A seller's agent (representing the homeowners selling their property) is well aware of the looseness associated with a pre-qualification letter and would likely advise his or her clients that the guarantee of cash makes more sense.

What is a pre-approval?

This is the next tier of assuredness. The difference between a pre-approval and a pre-qualification is that, with a pre-approval, income and asset documents have been provided and reviewed by a lender. Most buyers using financing submit an offer with a pre-approval in hand, as most listing agents require one to even consider an offer.

The pre-approval still has holes, however. A review of financial documents is only as good as the person reviewing them. Sadly, many lenders either don’t know how to review these documents in detail, or they do a cursory review.

The reason listing agents prefer cash is because lenders are the biggest variable in the transaction. So it’s crucial you choose the right one.

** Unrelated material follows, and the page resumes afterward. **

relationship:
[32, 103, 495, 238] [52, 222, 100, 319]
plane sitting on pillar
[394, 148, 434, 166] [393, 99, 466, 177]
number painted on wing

Most buyers’ hesitation in getting pre-approved, or even pre-qualified, is that they don’t want to have an inquiry on their credit report that could affect their credit score. However, a mortgage inquiry doesn’t have the same impact on your credit score as a credit card or auto loan.

In fact, in most cases the scores aren’t affected at all. You can have multiple mortgage inquiries within a 30-day period and not take a score hit. The system is built this way.

I always advise people to interview at least two lenders from different banks, since a loan is so much more than the interest rate and points. The lender you work with digs through some very personal information. Having a high level of trust and respect for the individual doing that is paramount.

The holy grail of financing guarantees

A fully underwritten mortgage pre-approval is the third and highest tier of security in a financed offer. If a bank has gone through the process of underwriting the loan, it basically means the loan amount is guaranteed, based on income, assets, and credit.

Consequently, these buyers have the green light to purchase the home they desire.

A fully underwritten pre-approval also allows you to close much faster, since 90% of the work has already been completed by the bank. A savvy buyer’s agent will position this type of financing exactly the same as a cash offer; since the money is guaranteed, the playing field is leveled.

The underwriting process takes time upfront—anywhere from a few days to a few weeks, depending on the complexity of a buyer’s financial position. But it gives a buyer an incredibly strong negotiating position, especially in a hypercompetitive market.